Vida de árbitro não é fácil. Nos momentos de fúria dos torcedores, ter um braço que disponibilize ajuda é bem-vindo. Em Ijuí, quem oferece guarida é a casa de João Carlos dos Santos e de sua mãe, Dona Marieta. Em dia de decisões polêmicas no 19 de Outubro, era ali que encontravam um pouco de proteção e apaziguasse os ânimos. Ex-árbitro federado, ele oferecia as dependências da residência para que seus companheiros de profissão estacionassem seus carros durante as partidas no estádio do São Luiz.
A garagem do local fica a poucos metros do vestiário dos árbitros. Figura conhecida nas redondezas, João Carlos conseguia acalmar os ânimos no meio do tumulto e da indignação dos torcedores pelas decisões tomadas ali do lado.
— Não era comum, mas acontecia de a Brigada acompanhar até o carro. Antes era mais seguido. Me criei ali, então quando eu estava junto não dava problema — esclarece.
Homens que ostentaram o distintivo da Fifa no peito tomaram o cafezinho servido por Dona Marieta, 95 anos. Não só eles. Alguns dos jogadores que moravam embaixo do pavilhão social do São Luiz também eram agraciados com lanches feitos por ela.
João era o responsável por levá-los aos boleiros. A comida alimentava os atletas, e a tarefa nutria a fome por estar toda hora dentro do campo. Foi tanto tempo perambulando pelas dependências da Baixada, como os torcedores dos clubes se referem ao estádio, que ele garante que sabe até onde ficam os canos do 19 de Outubro.
— Vi toda a vida do clube aqui na frente. Vi o clube crescer, o estádio se modificar. Antes era tudo de madeira. Vi quando colocaram a iluminação. Vivi minha infância dentro do São Luiz — relembra.
Apesar de toda proximidade com os homens do apito, ninguém torce para o apitador. A poucos metros da casa, João, 65 anos, toca um lava-jato. Entre o negócio e São Luiz, a balança pende para o clube do coração. Quando ninguém quer lavar o carro, o local mais fácil para encontrá-lo é dentro do estádio.
Se o movimento está fraco sem sinal de se revigorar, ele vai dar um giro pela Baixada, ver o que está acontecendo com o Rubro. Quem quiser lavar seu carro no horário dos jogos, vai encontrar a porta fechada. Se a bola rola no estádio, o empreendimento fica de lado para acompanhar a peleia.
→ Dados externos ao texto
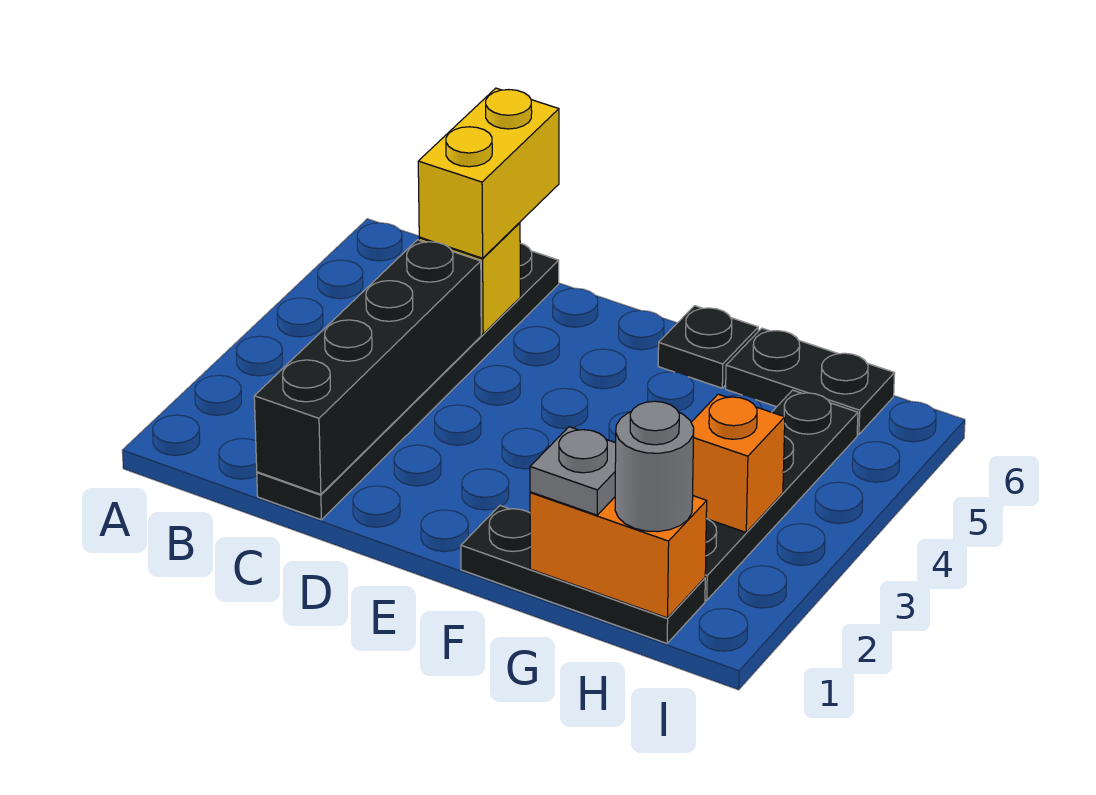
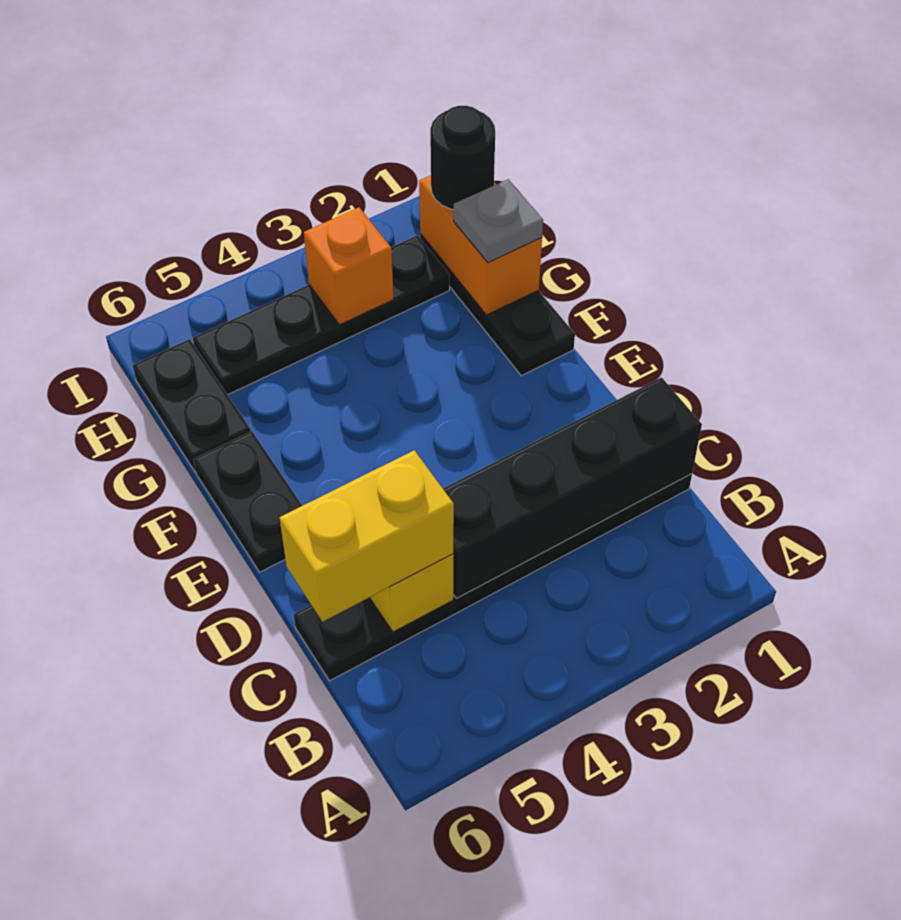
black plate F6 level 1 -> black plate E6:F6 level 1
grey round brick H1 level 3 -> black round brick H1 level 3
— Quando tem treino e não tem movimento, vou dar uma olhada. Quando tem jogo, na hora do jogo fecho o lava-rápido. Não perco jogo do São Luiz por nada — assegura.
Na época em que o São Luiz fechou o departamento de futebol, o gramado não ficou inutilizado. Todo fim de tarde, a garotada entrava no campo para jogar. Se João Carlos só atravessava a rua, outros parceiros precisavam cruzar a cidade. Era o caso de um menino apelidado de Dunga. Foram juntos fazer teste do Inter. Dunga seguiu sua carreira internacional. João Carlos teve uma rápida passagem pelo profissional do clube de Ijuí.
Ele garante que, desde aquelas peladas no fim de tarde, a vontade de ganhar e a garra estavam presentes na personalidade do capitão do Tetra. Mais dos que os gols que comemoraram juntos, ele não esquece um convite especial do amigo.
— O Dunga jogava comigo nos fins de tarde. Isso é para poucos. Ele já era um líder desde guri. Eu falava para todo mundo que jogava no campo do São Luiz. Não tinha preço fazer aquilo. Fui um dos poucos convidados para o casamento dele aqui em Ijuí — revela.
A vontade de ganhar do amigo é a mesma que João Carlos tem de ver o São Luiz vencer o seu primeiro Gauchão. Para incentivar, ele não cansa de gritar "Vamo, Rubro!" desde quando era guri.